Considerando-se a hipótese cristã, ele, depois de desligado da carne, deve permanecer em sono latente até o dia do Juízo Final. No entanto, em tendo sido criado um novo corpo a partir do que findou e que lhe é igual, este corpo clonado pela lógica pertence ao Espirito. E se assim é, só este espírito deve tomar posse dele. Que Leis do Criador serão violadas para que o Espírito tenha o direito de viver em dois corpos iguais, um após o outro? Ele continuará seu destino de onde foi cessado, ou ele criará novo destino que piorará ou melhorará o status do anterior? E seu julgamento no dia do Juízo Final será feito com base somente na história de sua primeira vida na Terra ou haverá um somatório dos dois períodos para a Medida do Julgamento Final? Ou se estabelecerá no Além que no dia do Juízo Final Deus e sua coorte de Arcanjos levarão em conta a vida na qual aquele Espírito fez melhor colheita de atos, palavras e ações benignas?

Considerando-se a hipótese Teosófica, Ocultista ou Espiritista, o Espírito será enviado de volta para assumir aquele corpo espúrio, fruto de experimentos laboratoriais do homem, ou isto não lhe será permitido, visto que se acredita que o tempo de existência de cada pessoa está adredemente determinado?

Se o Espírito da falecida não volta a ocupar o novo corpo clonado, qual espírito está realizando esta função? Um parente que devia encarnar às pressas, ou um espírito espúrio que, zanzando no Baixo Astral, encontrou esta oportunidade de ouro de retornar ao mundo pelo qual tanto tem ansiado? E se este for o caso e a memória da falecida, que está impregnando supostamente a área da memória no novo cérebro, retornar, como será a reação do novo ocupante daquela “embalagem” física?

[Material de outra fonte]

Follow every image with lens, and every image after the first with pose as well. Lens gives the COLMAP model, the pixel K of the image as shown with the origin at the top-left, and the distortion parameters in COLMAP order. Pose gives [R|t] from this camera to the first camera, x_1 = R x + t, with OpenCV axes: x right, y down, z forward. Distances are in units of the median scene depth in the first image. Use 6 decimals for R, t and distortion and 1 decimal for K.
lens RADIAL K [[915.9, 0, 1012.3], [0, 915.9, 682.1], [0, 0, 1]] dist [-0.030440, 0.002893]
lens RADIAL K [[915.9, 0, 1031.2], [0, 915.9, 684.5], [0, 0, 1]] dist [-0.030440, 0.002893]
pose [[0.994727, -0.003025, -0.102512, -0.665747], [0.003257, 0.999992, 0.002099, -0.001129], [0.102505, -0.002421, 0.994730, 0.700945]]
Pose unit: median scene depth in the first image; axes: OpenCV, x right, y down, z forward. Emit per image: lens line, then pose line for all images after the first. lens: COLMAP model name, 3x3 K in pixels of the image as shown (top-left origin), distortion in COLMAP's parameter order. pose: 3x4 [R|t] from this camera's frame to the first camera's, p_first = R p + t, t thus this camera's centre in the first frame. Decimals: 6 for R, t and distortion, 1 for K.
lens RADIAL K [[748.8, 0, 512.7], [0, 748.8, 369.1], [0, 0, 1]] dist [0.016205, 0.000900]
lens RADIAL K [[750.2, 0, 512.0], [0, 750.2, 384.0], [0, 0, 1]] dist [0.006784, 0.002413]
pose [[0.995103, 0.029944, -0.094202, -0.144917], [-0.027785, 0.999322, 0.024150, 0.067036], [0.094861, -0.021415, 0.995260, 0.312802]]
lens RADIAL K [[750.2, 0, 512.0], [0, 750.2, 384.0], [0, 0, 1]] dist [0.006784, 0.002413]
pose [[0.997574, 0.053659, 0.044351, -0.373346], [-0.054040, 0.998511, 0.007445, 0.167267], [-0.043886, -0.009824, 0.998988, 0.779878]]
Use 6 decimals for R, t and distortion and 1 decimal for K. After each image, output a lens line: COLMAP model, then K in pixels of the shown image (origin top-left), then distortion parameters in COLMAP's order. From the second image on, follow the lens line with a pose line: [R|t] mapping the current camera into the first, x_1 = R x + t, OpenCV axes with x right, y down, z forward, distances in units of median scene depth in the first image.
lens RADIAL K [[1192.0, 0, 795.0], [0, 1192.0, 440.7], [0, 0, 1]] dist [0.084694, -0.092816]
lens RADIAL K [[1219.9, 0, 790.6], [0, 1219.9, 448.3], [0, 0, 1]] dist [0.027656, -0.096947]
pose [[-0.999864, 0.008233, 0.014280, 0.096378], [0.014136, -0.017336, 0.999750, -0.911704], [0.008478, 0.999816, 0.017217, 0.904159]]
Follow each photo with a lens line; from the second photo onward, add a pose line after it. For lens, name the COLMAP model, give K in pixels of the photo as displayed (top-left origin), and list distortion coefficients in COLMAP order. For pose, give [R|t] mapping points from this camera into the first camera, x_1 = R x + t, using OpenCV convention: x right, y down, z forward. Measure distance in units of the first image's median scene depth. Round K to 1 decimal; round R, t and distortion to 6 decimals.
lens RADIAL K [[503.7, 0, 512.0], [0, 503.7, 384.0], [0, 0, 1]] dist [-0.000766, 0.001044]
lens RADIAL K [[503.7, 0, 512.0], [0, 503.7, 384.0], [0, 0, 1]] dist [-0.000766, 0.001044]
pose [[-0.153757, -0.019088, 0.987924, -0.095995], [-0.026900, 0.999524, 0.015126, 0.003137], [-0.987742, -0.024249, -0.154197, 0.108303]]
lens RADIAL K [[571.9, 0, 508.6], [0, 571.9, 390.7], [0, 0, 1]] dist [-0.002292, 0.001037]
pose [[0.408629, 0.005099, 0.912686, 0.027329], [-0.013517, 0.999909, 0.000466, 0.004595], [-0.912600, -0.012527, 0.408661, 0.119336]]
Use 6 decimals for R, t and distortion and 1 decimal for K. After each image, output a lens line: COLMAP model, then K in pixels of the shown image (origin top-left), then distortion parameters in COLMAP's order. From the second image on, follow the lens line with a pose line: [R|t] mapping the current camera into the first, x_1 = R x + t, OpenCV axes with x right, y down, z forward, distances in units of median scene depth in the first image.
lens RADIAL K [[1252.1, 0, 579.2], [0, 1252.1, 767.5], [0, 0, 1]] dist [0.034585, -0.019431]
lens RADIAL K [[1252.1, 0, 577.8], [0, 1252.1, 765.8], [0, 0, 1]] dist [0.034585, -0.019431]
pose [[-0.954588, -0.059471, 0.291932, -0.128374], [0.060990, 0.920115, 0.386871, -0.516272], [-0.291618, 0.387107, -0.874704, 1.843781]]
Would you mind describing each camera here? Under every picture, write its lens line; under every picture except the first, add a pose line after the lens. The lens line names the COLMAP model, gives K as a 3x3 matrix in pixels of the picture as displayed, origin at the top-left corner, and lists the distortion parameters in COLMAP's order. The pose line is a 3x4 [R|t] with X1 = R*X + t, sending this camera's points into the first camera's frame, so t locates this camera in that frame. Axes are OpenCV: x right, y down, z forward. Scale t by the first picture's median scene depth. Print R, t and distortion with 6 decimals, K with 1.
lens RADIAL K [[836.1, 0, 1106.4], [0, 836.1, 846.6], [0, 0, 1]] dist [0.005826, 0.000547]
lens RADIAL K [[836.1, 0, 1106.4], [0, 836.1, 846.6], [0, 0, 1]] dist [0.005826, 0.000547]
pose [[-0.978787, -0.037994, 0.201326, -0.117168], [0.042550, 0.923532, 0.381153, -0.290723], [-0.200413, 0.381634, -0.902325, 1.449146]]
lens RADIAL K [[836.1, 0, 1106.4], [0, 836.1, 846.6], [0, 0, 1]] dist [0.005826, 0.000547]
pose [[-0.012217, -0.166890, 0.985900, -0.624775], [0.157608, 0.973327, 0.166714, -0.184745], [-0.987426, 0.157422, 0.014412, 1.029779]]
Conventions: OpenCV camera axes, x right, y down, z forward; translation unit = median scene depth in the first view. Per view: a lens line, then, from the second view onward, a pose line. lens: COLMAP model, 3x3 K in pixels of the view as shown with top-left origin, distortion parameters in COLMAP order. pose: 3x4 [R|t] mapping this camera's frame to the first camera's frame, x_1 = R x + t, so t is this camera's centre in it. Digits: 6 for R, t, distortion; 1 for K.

A Ciência elimina a hipótese do Espírito. Para ela, tudo termina com a morte do corpo, logo, o novo corpo é somente um novo corpo, mas com a mesma memória, os mesmos defeitos genéticos e os mesmos comportamentos já condicionados social e educacionalmente na defunta. Se a clonagem humana se comportar segundo esta visão, a Ciência nos terá lançado na Angústia Existencial dos atuais Humanistas, outrora Existencialistas. Então, a Religião deixará de ser necessária porque não passa de uma grande ilusão, a maior de todas que o homem já criou para si mesmo.